上个世纪七十年代初,我从湿淋淋的田间来到一个化肥厂工地。工厂正值草创期,各地涌来的民工将把一个小山头夷为平地,在上边建造现代化厂房。同样是湿淋淋的工地,不同的是每日收入比田间劳作要丰厚得多——它改变了我一直靠父母接济的尴尬状态。这些年许多农民从北方来到南方,干着天底下的脏活累活,却一点也没有归心,我看到了几十年前自己瘦弱的影子。我完全理解这种生活向往,尽管他们对多雨的南方如此不习惯,空气中挤满了水,吸进去直打喷嚏。那一年早春特别冷,冬日迟迟不肯退场,山坡上到处都是稀烂的泥浆,枯黄的杂草丛中,散乱的叶尖不停地淌着水滴,坡面蓄积不住,越发松软。几乎每一天都要挖掘到土层中的乱坟,走向不一,没有规矩,它们在地面上的共同点就是毫无标志。开始,下手时没有戒备,也没有紧张感、神秘感,锋利的十字镐一下一下地钉向地面,把大块大块的土石撬起,装上板车。劳作是计件的,这使每一个人都不愿吭声或闲下来说笑,只是闷头苦干。那些年头,人们有的是时间,时间消耗在这无限重复的动作里。突然,有人惊叫起来,整个镐头一下子陷入一个黑洞里。一个腐朽的棺木,在没有外力挤压时,上边被土层薄薄覆盖着支撑着,没有塌陷,而今一动,整个松动破碎,坍了下去。耙出来的除了一些百孔千疮的板材,余下都是烂泥了。一个人就这样被消化得无影无踪。这一段日子里,我一直高度警觉着,镐下有些异常声响都会让我停下来观察一番——我不愿碰到这些长眠之穴,特别是时光尚未消化完毕的躯壳,处理起来让人心弦颤栗。他们在潮润中岑寂地度过了那么久的过程,青草野花长在上面,风吹过来,生动地俯仰。现在这种荒芜、清冷、凄美被打破了,工地的嘈杂改变了原有的气氛,各种不同劳动工具撞击着石块、树桩,使那些生锈的声音浮了上来。这是我感受中最寒冷的一个春天,不同的是泥泞的土壤里已经渗入了工业的气息、机械的气息。我觉得萌发生机的生存方式,居然是从挖掘这样的行为开始的。

***

任务一览 ::
a) 在关于化肥厂工地的这篇文章中,工地上的劳作按什么方式计酬?
b) 请摘引关于化肥厂工地的这篇文章中从"上个世纪七十年代初,我从湿淋"到"然是从挖掘这样的行为开始的。"的部分,一字不改。
c) 请紧接关于化肥厂工地的这篇文章的最后一句,续写下文。

所给资料 ::
***

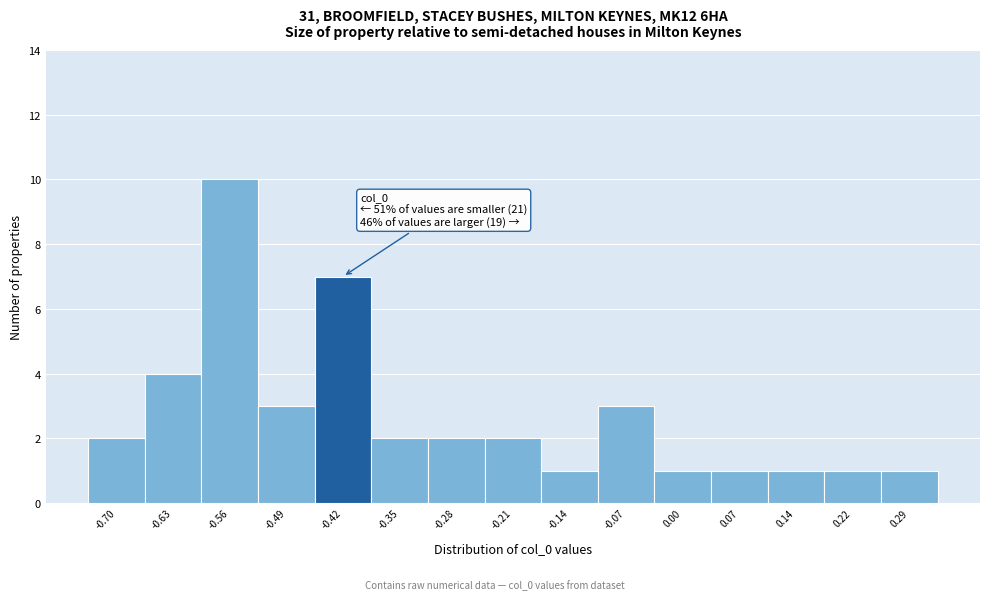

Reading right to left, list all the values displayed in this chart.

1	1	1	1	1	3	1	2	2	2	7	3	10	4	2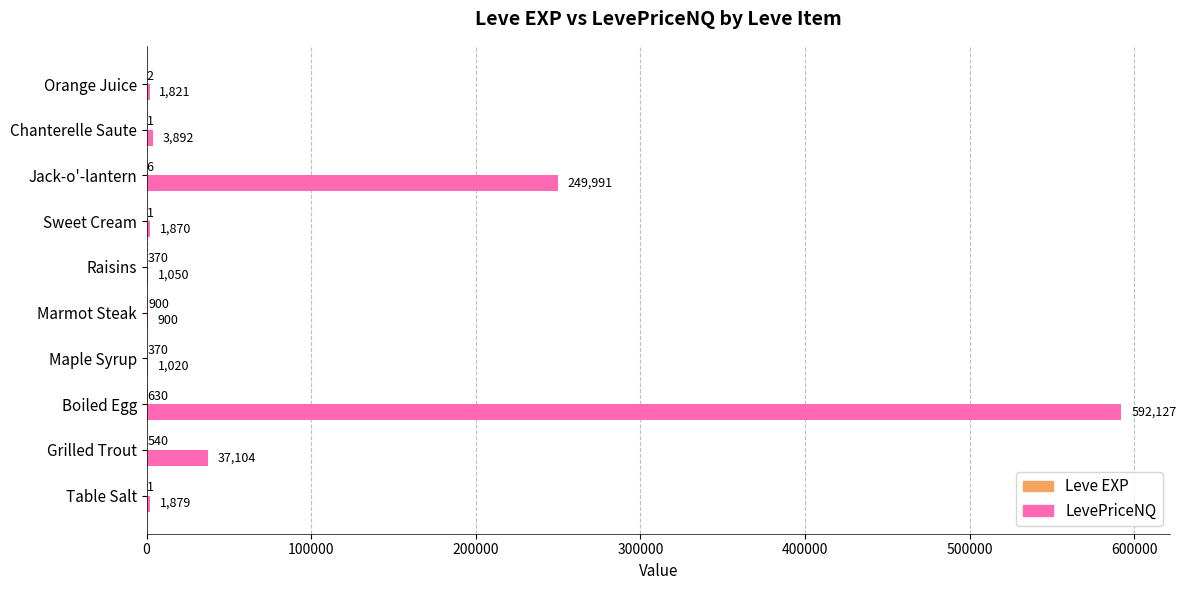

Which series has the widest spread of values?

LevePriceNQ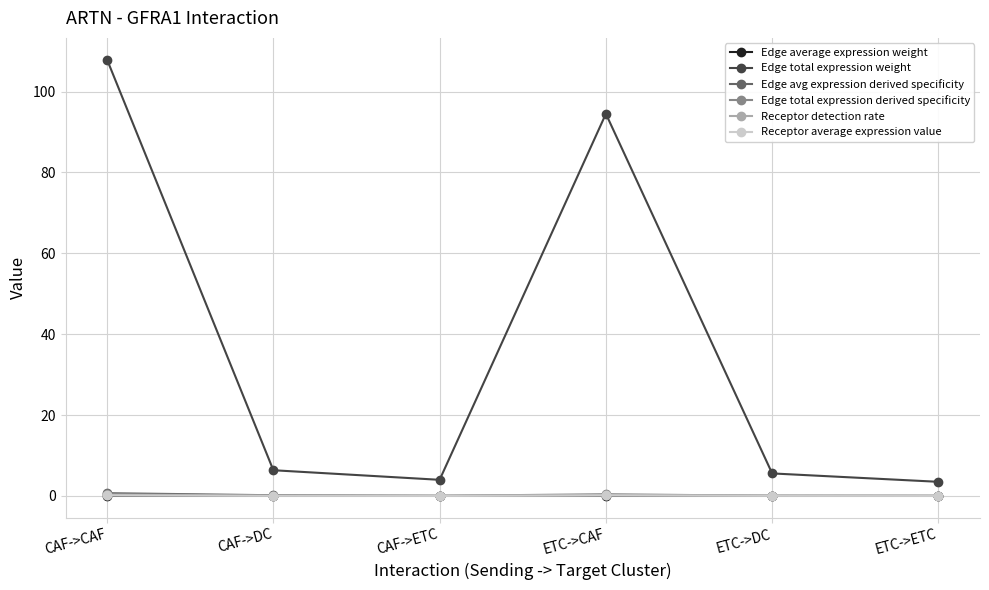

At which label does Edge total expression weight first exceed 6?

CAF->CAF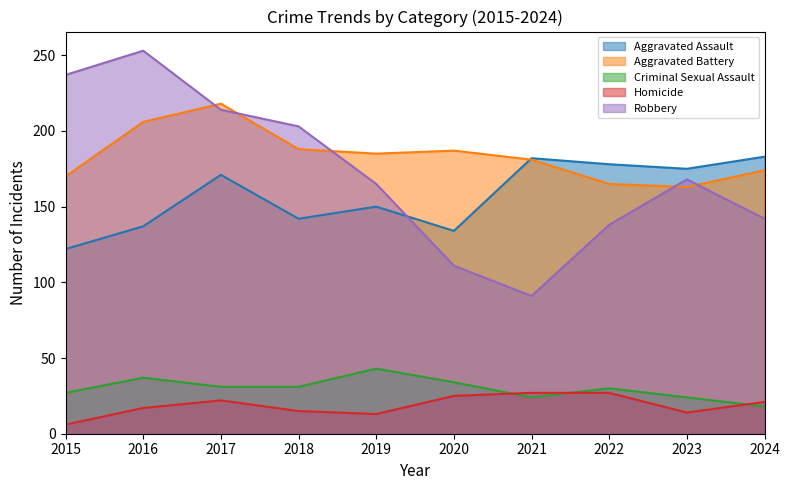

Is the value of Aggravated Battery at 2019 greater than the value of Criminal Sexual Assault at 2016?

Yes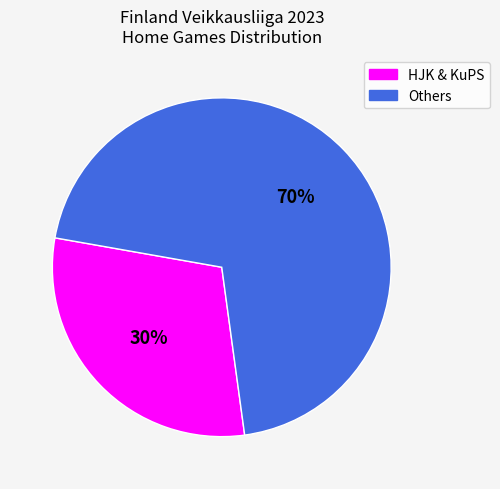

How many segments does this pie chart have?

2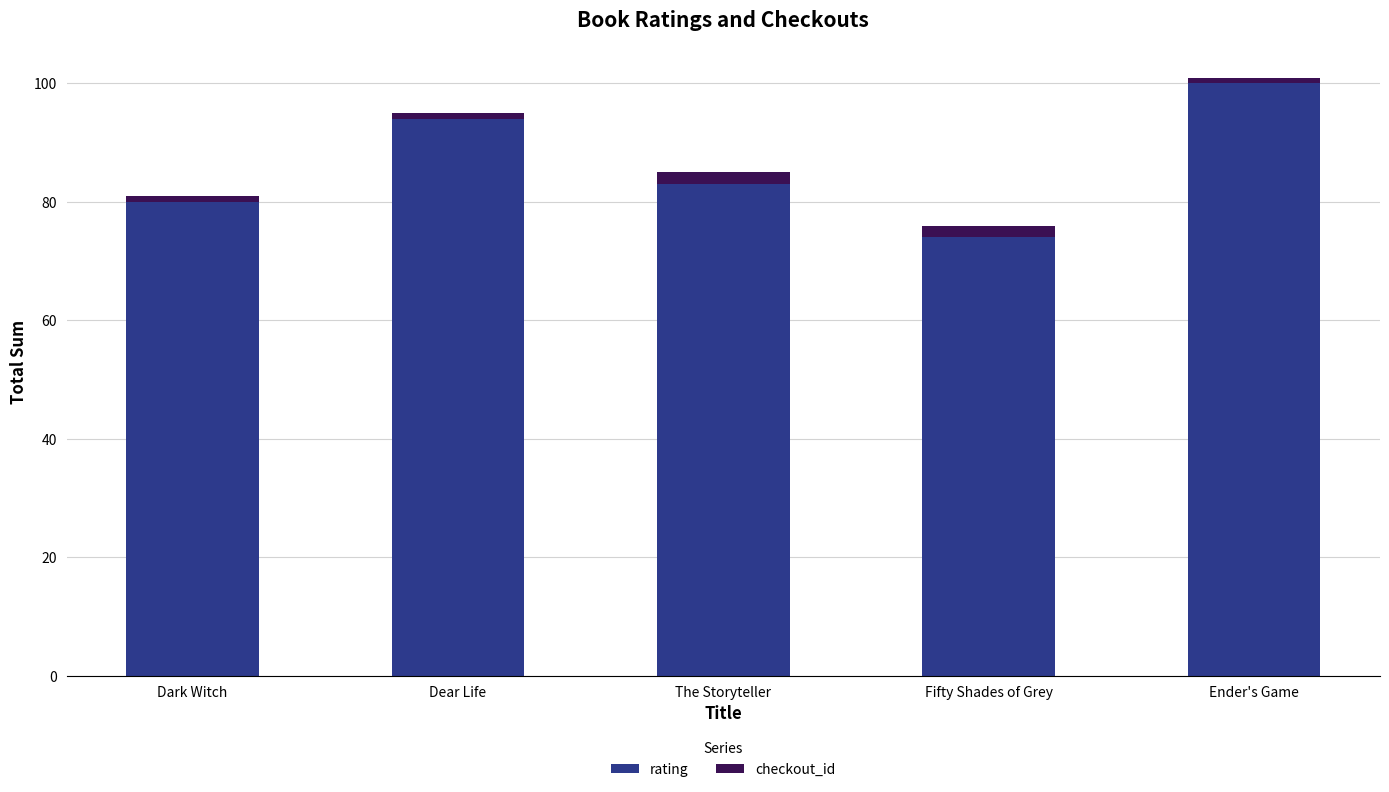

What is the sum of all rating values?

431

***

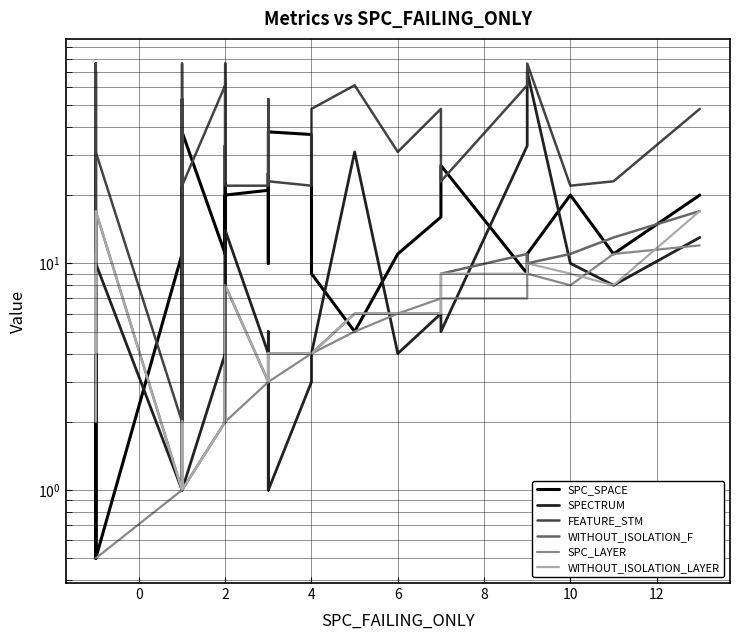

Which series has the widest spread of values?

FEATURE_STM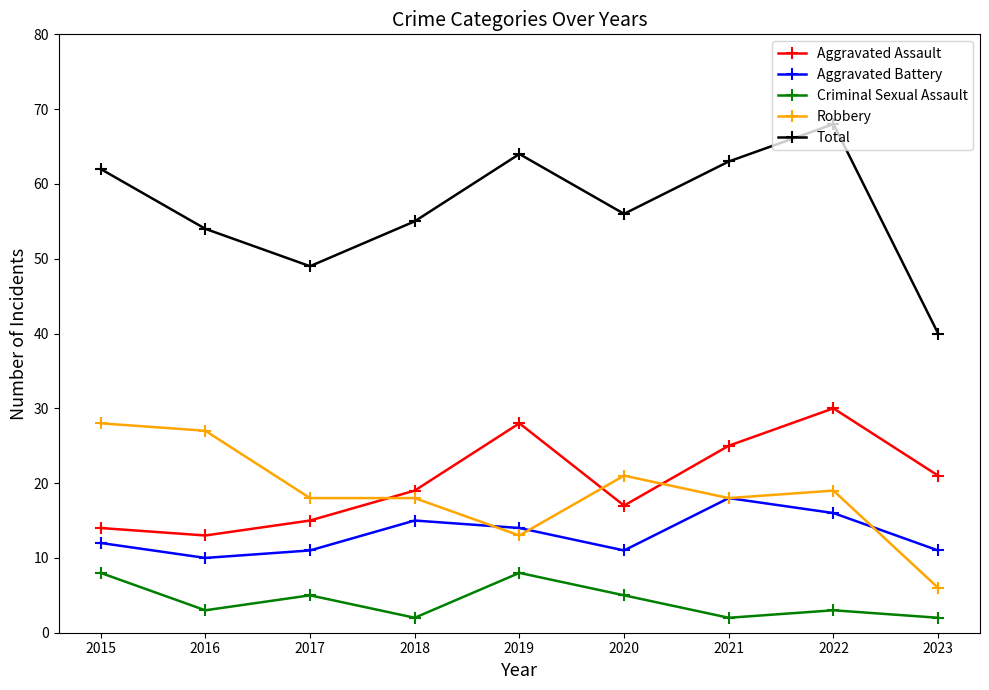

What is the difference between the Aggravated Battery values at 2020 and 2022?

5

***

各题答案 ::
a) 劳作是计件的。

b)
上个世纪七十年代初,我从湿淋淋的田间来到一个化肥厂工地。工厂正值草创期,各地涌来的民工将把一个小山头夷为平地,在上边建造现代化厂房。同样是湿淋淋的工地,不同的是每日收入比田间劳作要丰厚得多——它改变了我一直靠父母接济的尴尬状态。这些年许多农民从北方来到南方,干着天底下的脏活累活,却一点也没有归心,我看到了几十年前自己瘦弱的影子。我完全理解这种生活向往,尽管他们对多雨的南方如此不习惯,空气中挤满了水,吸进去直打喷嚏。那一年早春特别冷,冬日迟迟不肯退场,山坡上到处都是稀烂的泥浆,枯黄的杂草丛中,散乱的叶尖不停地淌着水滴,坡面蓄积不住,越发松软。几乎每一天都要挖掘到土层中的乱坟,走向不一,没有规矩,它们在地面上的共同点就是毫无标志。开始,下手时没有戒备,也没有紧张感、神秘感,锋利的十字镐一下一下地钉向地面,把大块大块的土石撬起,装上板车。劳作是计件的,这使每一个人都不愿吭声或闲下来说笑,只是闷头苦干。那些年头,人们有的是时间,时间消耗在这无限重复的动作里。突然,有人惊叫起来,整个镐头一下子陷入一个黑洞里。一个腐朽的棺木,在没有外力挤压时,上边被土层薄薄覆盖着支撑着,没有塌陷,而今一动,整个松动破碎,坍了下去。耙出来的除了一些百孔千疮的板材,余下都是烂泥了。一个人就这样被消化得无影无踪。这一段日子里,我一直高度警觉着,镐下有些异常声响都会让我停下来观察一番——我不愿碰到这些长眠之穴,特别是时光尚未消化完毕的躯壳,处理起来让人心弦颤栗。他们在潮润中岑寂地度过了那么久的过程,青草野花长在上面,风吹过来,生动地俯仰。现在这种荒芜、清冷、凄美被打破了,工地的嘈杂改变了原有的气氛,各种不同劳动工具撞击着石块、树桩,使那些生锈的声音浮了上来。这是我感受中最寒冷的一个春天,不同的是泥泞的土壤里已经渗入了工业的气息、机械的气息。我觉得萌发生机的生存方式,居然是从挖掘这样的行为开始的。

c)
那些从地底挖掘而出的破旧棺木、骨头瓮子集中在一个地方,宛如一堆破碎了的风景,在形式上更近于本来状态。黑暗的夜间工地,昏黄的灯下,工棚里有一大段夜色可供消遣,当然也会聊到那些夜雨下的废弃之物。寿数再长的人,也仍然是匆匆过客,那么,这些人的子孙、子子孙孙,这些日子里,他们在阴雨中做些什么呢?一代又一代,那种血脉的联系在风雨中显得那么不牢靠,渐渐地纤细了,断裂了,次至于末了,子孙都不清楚三代以上大人名姓以及最终归宿之地。现在有一些人自称是某古贤人之几十代孙,它的虚幻在于展示了一个不可捉摸的空间,毋须支付任何责任,甚至毋须在细雨纷纷的清明,稍稍象征性地祭奠一下。时光迭代、如同迭代的雨水,在三四米高的横切面上,很清楚地看到,四五层的墓穴上下参差地堆迭着,它们属于不同的时期背景,不同的贫富等级,许多细节更是迥异的。相同的是,都没有后人前来收拾。为开辟这个山头,单位在墟场上贴过迁坟通告,还带了口信给几个邻近公社,却没有多少反应——一个人过往了,就和这个世界脱离了关系,后人在他百岁诞辰、千岁诞辰纪念他,总是怀有各式各样的目的。说到底是没有什么用的,世界在向前飞奔,生存的手段和思维方式天翻地覆,纪念只是一道美丽的影子,被风吹散。许多人,尤其是时尚中人,对于过去的人、事,会像对待这些雨中的陈渣,很快遗忘。…年之后的春日,也是微雨,一座钢筋铁骨的化肥厂矗立起来,还有许多土层内的秘密,永久掩埋。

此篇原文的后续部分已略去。